EXTRAIT DU TEXTE:
Trente ans après que les Rebelles aient pris le dessus sur les forces de l’Empire et que Palpatine ait subi un lifting fatal, on aurait pu penser que les habitants de la très lointaine galaxie de Star Wars vivent enfin des jours heureux. Eh bien non, car figurez-vous que Luke Skywalker, le dernier chevalier Jedi, a disparu. Il a tout plaqué du jour au lendemain pour partir dans une retraite spirituelle on ne sait où. Et pendant ce temps-là, le reliquat des fidèles de l’Empereur, boostés par un tout nouveau Sith 3.0, ont pu reprendre du poil de la bête et relancer leur grande idée d’une Etoile de la Mort capable de détruire planètes et systèmes solaires, dans le but de dominer la galaxie.
Evidemment, la Princesse Leia, appelée désormais le général Organa, orchestre la rébellion. Mais, ses troupes se réduisant de jour en jour, elle aurait bien besoin de son grand frère pour lui filer un coup de main (façon de parler, évidemment, vu que son père lui en a coupé une dans l’épisode V…). Elle envoie son meilleur pilote (Oscar Isaac) et son droïde dernier cri, le sympathique BB8, rechercher des indices sur la localisation de Luke Skywalker.
Rassurez-vous, on ne va pas vous gâcher le plaisir et vous raconter toute l’intrigue de cet épisode VII. Ce que nous venons de dévoiler tient dans le texte déroulant oblique, qui, comme d’habitude, sert d’ouverture à un épisode de Star Wars, avec le célèbre thème de John Williams en fond musical.
On dira juste, quand même, que l’intrigue ne dépaysera pas les fans de la saga puisqu’il s’agit d’un cheminement très proche de l’épisode IV : décors assez proches, péripéties similaires, avec, heureusement, quelques variantes.
Certains ne manqueront pas de critiquer le manque d’originalité du scénario qui, à défaut de la caution de George Lucas, a pourtant celle de Lawrence Kasdan, coauteur de L’Empire contre-attaque. D’autres se montreront encore plus offensifs, fustigeant le choix artistique paresseux de J.J.Abrams, coupable à leurs yeux d’avoir caressé les fans dans le sens du poil en leur donnant ce qu’ils attendaient, un spectacle truffé de références à la saga originale, au détriment de l’innovation et du cinéma.
Ce n’est pas notre cas. Nous n’avons pas du tout été gênés par cette volonté de coller au plus près à la structure de l’épisode IV. Bien au contraire, nous trouvons la manoeuvre plutôt habile…
Déjà parce qu’économiquement parlant, le choix est judicieux. En opérant une sorte de retour aux sources, la production rassure les fans de la première heure quant au respect des canons de la saga et les place d’emblée dans un environnement familier. “On est à la maison!” comme le dit Han Solo (Harrison Ford) à son vieux complice Chewbacca (Peter Mayhew) lors de leur apparition dans le film. Car ils sont bien évidemment de la partie, tout comme la Princesse Leia (Carrie Fisher), les droïdes C3PO et R2D2 et bon nombre de grandes figures de la Rébellion (le Général Ackbar, Nien Nunb…). Le fan se sentira parfaitement à l’aise dans cet environnement. Mais les néophytes ne sont pas oubliés pour autant. Le but est de fidéliser également un public différent, plus jeune, en imposant de nouveaux personnages. Et force est de constater que les scénaristes nous ont gâtés, tant les nouveaux venus possèdent un beau potentiel scénaristique.

CONSIGNES À COMPLÉTER:
(1) Reprenez s'il vous plaît la critique de l'épisode VII de Star Wars en commençant à "On dira juste, quand" et en terminant à "et du cinéma.", en renommant "saga" en "série".
(2) Rédigez la suite de la critique de l'épisode VII de Star Wars à partir de son dernier mot.

Quelques lignes:

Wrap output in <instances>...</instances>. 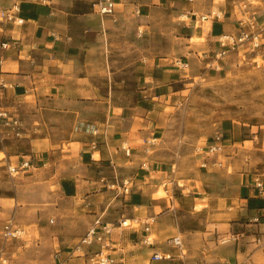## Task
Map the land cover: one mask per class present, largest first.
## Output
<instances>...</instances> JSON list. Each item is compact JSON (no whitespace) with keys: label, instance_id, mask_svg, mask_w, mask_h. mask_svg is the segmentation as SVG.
<instances>
[{"label":"crops","instance_id":"1","mask_svg":"<svg viewBox=\"0 0 264 264\" xmlns=\"http://www.w3.org/2000/svg\"><path fill=\"white\" fill-rule=\"evenodd\" d=\"M19 1L0 0V9L19 4V15L24 18L19 25H0V41L7 43L6 48L0 49V108L6 115L0 118V152L5 153L7 164L17 165L29 154L37 161L44 159L42 165L33 169L50 166L44 178L47 182L57 179L62 193L58 210L64 214L55 219L44 236L45 249L56 254L52 261L45 263L40 259L41 254H34L37 264H89L83 250L95 251L98 246L93 245V250L92 246L84 247L76 253L79 250L75 245L98 216L110 222L126 216L152 219L150 232L157 237L182 234L179 226H169L164 221L166 214L181 211L174 207V200L180 201L183 212L202 200H209L204 205L209 204L213 210L208 212L206 223L223 224L221 235L230 233L232 239L202 254L201 250L191 249L184 239L182 251L169 245L162 247L157 240L152 246H145L139 242V231L117 232L115 229L106 248L114 260L112 264H264V177L224 174L227 181L216 193L207 191L208 198L196 196L199 191H180L178 195L170 193L167 206L165 201L154 199L152 195L168 170L154 171L153 163L158 166L157 157L146 159V155L136 154L161 127L158 116L164 117L167 107L181 103L182 85L187 84L189 76L183 72V67L194 60L182 62L181 58L170 54L142 58L143 62L137 64L138 80L142 82L139 97L132 106L112 102L107 107L101 101L99 90L93 84L92 87L86 85L88 74L84 64H80L79 56L83 55V50H88L90 43L75 40L70 29L73 20L83 22L85 15H89L92 27L83 25L81 36L88 31L99 34L104 20L123 19L128 7L130 14H136L133 19L136 18L137 27H149L155 10L169 8L172 15L181 13L189 19L186 23L191 28L189 37L194 36L199 41L195 47L185 46L189 49L186 53L196 60L202 53L210 57L209 52L217 51L220 36L236 33L238 23L234 22L233 12L238 9L239 0H114L113 12L102 15L94 11L95 3L87 0H52L50 4ZM83 2L92 4L90 13L83 11ZM216 6L219 11L212 17L210 12ZM200 13L206 18L198 20ZM107 99L105 97L104 102ZM97 138L98 148L93 150L92 142ZM124 145L129 147V155L124 153ZM142 160L147 162V172L140 166ZM198 160L201 162L200 158ZM208 161L207 169L212 172L223 166L222 162L220 166L214 164L221 161L219 154ZM106 169L109 175H104ZM4 173L5 169L0 168V181L5 178ZM126 175H131L130 183L140 188V192L132 190L130 195H121V190L115 194L108 188V182L125 179ZM229 177L233 183H229ZM174 178L166 182L173 183ZM256 180L261 181V189L255 186ZM104 195L109 197L103 201ZM13 199L14 203L10 201ZM17 209V198L0 189V220L16 213ZM74 210L80 212L75 218L72 217ZM214 230L220 237L218 228ZM17 243L10 247L9 254L13 255L10 264H21L22 259L28 258H20L15 251ZM155 252L169 254V258L152 260Z\"/></svg>","mask_w":264,"mask_h":264},{"label":"rangeland","instance_id":"2","mask_svg":"<svg viewBox=\"0 0 264 264\" xmlns=\"http://www.w3.org/2000/svg\"><path fill=\"white\" fill-rule=\"evenodd\" d=\"M16 1L20 3L19 0ZM87 1L95 3V0ZM88 2L81 3L86 13H90L89 8H92V4ZM219 2L217 5H222L218 4ZM237 6L238 9L236 8L233 12L234 22L238 23L235 34L238 33L241 22L246 29L253 21L256 24L255 31L259 32L260 44L254 49L244 44L218 59L215 58L218 50L209 52L210 57H205L206 53H202L196 60L194 56L186 53L189 49L185 46L195 47L199 40L194 36L189 37L191 28L186 26L189 19L181 16V13L172 15L169 8L155 10L156 12L152 14L153 19L148 23L149 27L136 26V18L133 19L136 14L129 13L130 7L123 19L117 22L104 20L99 34L96 31V33L88 31L85 36H81L83 25L92 27L93 20L89 15H85L83 22L73 20L70 25L75 40L90 43L88 50H83L82 57L79 56L82 58L80 64H84V71L86 75L88 74L86 85L92 87L93 84L99 90L101 101L107 107L112 102L132 106L136 97H139L142 82L138 80L137 64L143 62V60L140 61L142 58L170 54L181 58L182 62L194 60V63L188 67H183V72L189 76L186 80L187 84L182 85L184 91L179 97L181 103H177L174 107H167L164 110V117L158 116V124L161 127L153 136H150L151 139L146 141L144 148L136 153L138 156L146 155V159L157 157L158 166L156 168V164L153 163L154 171L168 170V173L164 172L165 178L158 182L159 185L152 195L154 199L165 201L167 206L171 199L170 193L178 195L180 191L187 193L195 190L200 192L195 194L196 196L208 198L207 191L216 193L224 181H227L224 174L234 177L236 174L245 173L258 178L264 177V0H239ZM218 11L219 8L216 6L212 8L210 14L215 17ZM198 15L199 19L203 13ZM196 23L198 26L199 22ZM105 97L109 99L104 102ZM0 111L3 110L0 108ZM152 127L153 124H150L149 128ZM217 135L222 142L219 159L223 166L212 172L207 167L201 166L198 150L211 143ZM157 136L160 139H155ZM98 140V138L95 140L97 148ZM22 149L26 151L23 146ZM5 157V153L0 152V168L6 171L5 178L0 181V189L9 196L17 198L18 209L16 213H11L4 220H0V223L13 217L22 229V235L7 241L0 236L3 264H10L9 259L13 256L9 254L12 251L10 247L15 242H19L15 251L20 258L28 257L22 259L21 264H37L38 261L36 262L33 258L34 254H41L40 259L44 263L52 261L56 252H48L45 249L44 236L46 229L54 225L56 218L64 217V214L58 210V203L62 201L60 200L62 199L61 187L57 179L45 181V171L50 166L33 169L37 165H42L45 162L44 159L37 161L31 154L23 157L22 161L31 160V168L22 170L12 177L7 172L9 163L4 162ZM40 157L43 158L45 155ZM60 169L62 168H58ZM104 175H109L108 169L104 171ZM130 176L126 175L125 179L118 181L113 179V183L108 182V188L115 194L121 190V195H130L132 190L140 192V188L130 183L131 180L128 178ZM173 178L175 182H166L172 181ZM228 181L233 183L234 180L229 177ZM124 182H127V191H124ZM170 189L172 191H166ZM49 192L53 195L50 196ZM108 197L109 195H104L102 200ZM10 201L14 203V199ZM198 203L183 212L180 201L174 200V207L181 211L176 212L177 215L173 211L166 214L164 221L169 226H179L180 231H183L182 234L176 232L172 236H181L186 243H189L191 249L197 252L201 250L204 254L206 249H215L216 246L229 242L232 235L230 233L221 235L223 224L206 223L208 212L213 210L208 207L209 204L204 205L209 203V200ZM79 213L74 210L72 217L75 218ZM134 219L138 221H133L126 216L121 220L108 222L116 226L122 220H126V223L130 225L117 228V232L136 229L141 233L142 220L147 218ZM147 221L154 222L152 219ZM215 227L218 228L220 237H217ZM193 229L196 231H192ZM149 236L153 242L157 240L162 247L168 246V237H172L167 234L157 237L154 232H150ZM28 237L30 238L26 240L25 238ZM206 241L209 243L206 244ZM5 243L8 244L7 248ZM76 246L77 244L75 248ZM91 249H94L93 245ZM83 252L88 263L91 264L89 257L94 251L86 253L83 250ZM185 252L186 248H184ZM160 254L163 253L160 252Z\"/></svg>","mask_w":264,"mask_h":264},{"label":"built area","instance_id":"3","mask_svg":"<svg viewBox=\"0 0 264 264\" xmlns=\"http://www.w3.org/2000/svg\"><path fill=\"white\" fill-rule=\"evenodd\" d=\"M42 4H50L52 0H37ZM94 11L98 14H110L113 12L115 1L114 0H97L93 5ZM20 13V5L13 4L8 8L0 9V25L2 24H22L23 19L19 15ZM212 15V14H210ZM217 16V15H216ZM215 16V17H216ZM206 16L202 15L198 20L205 19ZM249 28H243L242 22L240 23V29L237 34H229L222 35L218 40L219 49L215 54V58L223 57L227 55L229 52L235 50L238 47L247 44V46H251L253 49L259 46V32L255 31L256 24L252 21L249 23ZM7 43L0 41V49L6 48ZM0 118H6V115L3 111H0ZM92 148L95 150L96 142H92ZM147 150V148H146ZM123 151L125 155H129V147L123 146ZM222 151V142L220 137L217 135L212 139V142L204 147L199 148L198 154L200 155L201 166L207 167L209 165V159L211 157L216 156ZM221 161H216L214 164L220 166ZM141 167L145 170H148V165L146 161H142ZM31 168V160L25 159L20 162L18 166H12L11 164L7 165V172L10 176H14L22 170ZM255 186L261 189L262 183L259 180L254 181ZM127 182L123 183L124 191H127L126 187ZM133 221H138V219H132ZM126 220H122L118 223V225L114 226L113 223L108 221H104L100 216L96 217L90 226L87 228L84 235L79 239L76 249L81 250L84 247L90 248L92 245H97L98 249L95 250L89 260L92 262L91 264H112L113 258L106 252V248L108 246L109 238L112 237L114 230L120 228L122 226H129V223L125 222ZM52 222V220H50ZM142 228L139 237V242L145 246H152L154 244L153 240L150 239V224L146 220H142ZM134 232H137L135 229ZM22 235V229L15 222L13 217H10L6 221L0 223V236L2 239L7 241L8 239L18 238ZM168 245L172 248L179 249L182 251V238L181 236H172L168 239ZM169 258V254H159L157 252L151 255L152 260H159ZM0 262L2 264L4 261L2 260V250L0 249ZM183 264V263H181Z\"/></svg>","mask_w":264,"mask_h":264},{"label":"bare ground","instance_id":"4","mask_svg":"<svg viewBox=\"0 0 264 264\" xmlns=\"http://www.w3.org/2000/svg\"><path fill=\"white\" fill-rule=\"evenodd\" d=\"M126 222V221H125Z\"/></svg>","mask_w":264,"mask_h":264}]
</instances>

RÉSULTATS OBTENUS:
(1)
On dira juste, quand même, que l’intrigue ne dépaysera pas les fans de la série puisqu’il s’agit d’un cheminement très proche de l’épisode IV : décors assez proches, péripéties similaires, avec, heureusement, quelques variantes.
Certains ne manqueront pas de critiquer le manque d’originalité du scénario qui, à défaut de la caution de George Lucas, a pourtant celle de Lawrence Kasdan, coauteur de L’Empire contre-attaque. D’autres se montreront encore plus offensifs, fustigeant le choix artistique paresseux de J.J.Abrams, coupable à leurs yeux d’avoir caressé les fans dans le sens du poil en leur donnant ce qu’ils attendaient, un spectacle truffé de références à la série originale, au détriment de l’innovation et du cinéma.

(2)
A en croire cet épisode, il semblerait que le personnage central de la troisième trilogie est une femme. Rey (Daisy Ridley) est une pilleuse d’épaves qui végète sur la planète Jakku. Elle se retrouve brusquement embarquée dans un affrontement qui la dépasse, entre la Rébellion et le “Premier Ordre”, né sur les cendres de l’Empire, et se découvre un goût et un talent insoupçonnés pour les aventures galactiques.
Il y a aussi Finn (John Boyega), un stormtrooper plus finaud que les autres qui réalise qu’il n’a pas vraiment envie de servir de chair à canon pour des assassins sans scrupules. L’enjeu est de savoir s’il va fuir vers une galaxie plus clémente ou se rallier à la Rébellion.
Enfin, on ne peut s’empêcher de craquer pour BB8, le droïde nouvelle génération, aussi espiègle que son ancêtre R2D2.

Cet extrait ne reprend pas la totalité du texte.